▸ **Material supplied**:
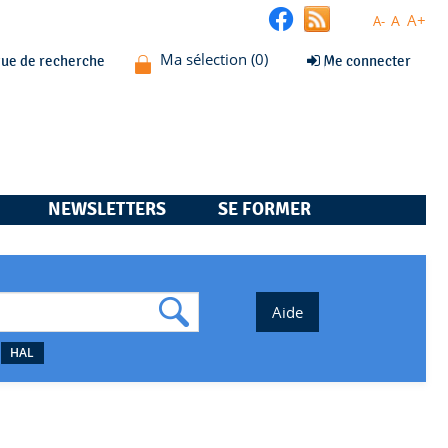
A+
A
A-
que de recherche
Me connecter
NEWSLETTERS
SE FORMER
HAL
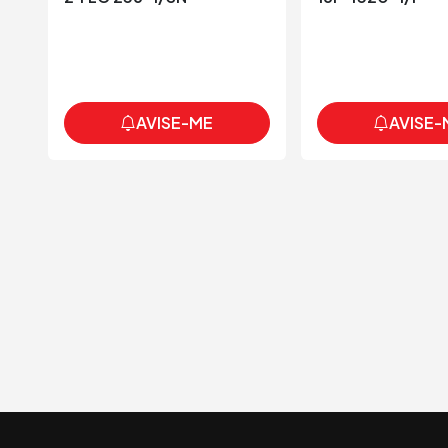
AVISE-ME
AVISE-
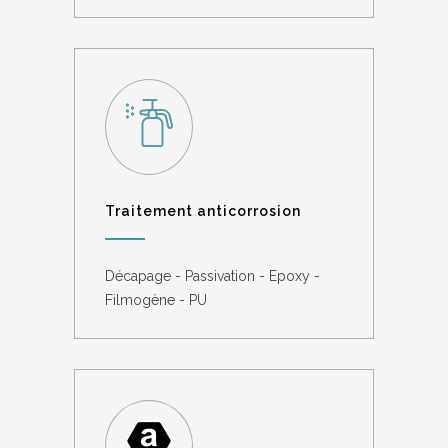
Traitement anticorrosion
Décapage - Passivation - Epoxy -
Filmogène - PU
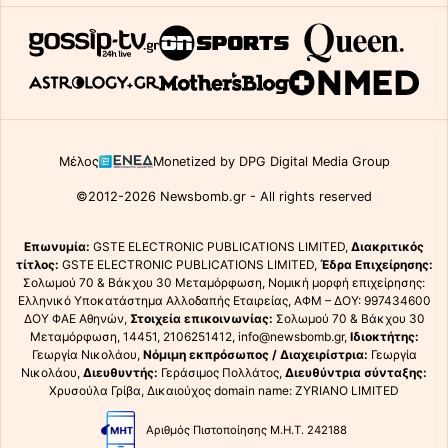
Μέλος
Monetized by DPG Digital Media Group
©2012-2026 Newsbomb.gr - All rights reserved
Επωνυμία:
GSTE ELECTRONIC PUBLICATIONS LIMITED,
Διακριτικός
τίτλος:
GSTE ELECTRONIC PUBLICATIONS LIMITED,
Έδρα Επιχείρησης:
Σολωμού 70 & Βάκχου 30 Μεταμόρφωση, Νομική μορφή επιχείρησης:
Ελληνικό Υποκατάστημα Αλλοδαπής Εταιρείας, ΑΦΜ – ΔΟΥ: 997434600
ΔΟΥ ΦΑΕ Αθηνών,
Στοιχεία επικοινωνίας:
Σολωμού 70 & Βάκχου 30
Μεταμόρφωση, 14451, 2106251412, info@newsbomb.gr,
Ιδιοκτήτης:
Γεωργία Νικολάου,
Νόμιμη εκπρόσωπος / Διαχειρίστρια:
Γεωργία
Νικολάου,
Διευθυντής:
Γεράσιμος Πολλάτος,
Διευθύντρια σύνταξης:
Χρυσούλα Γρίβα, Δικαιούχος domain name: ZYRIANO LIMITED
Αριθμός Πιστοποίησης Μ.Η.Τ. 242188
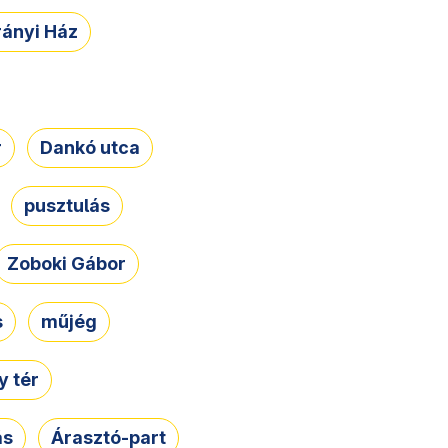
rányi Ház
r
Dankó utca
pusztulás
Zoboki Gábor
s
műjég
 tér
ás
Árasztó-part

▸ **Aim of the task**: Reproduce the data character for character, beginning with the line that contains "Traitement anticorrosion" and continuing through the line that contains "Filmogène - PU", with both of those lines included.

▸ **Output below**:
Traitement anticorrosion
Décapage - Passivation - Epoxy -
Filmogène - PU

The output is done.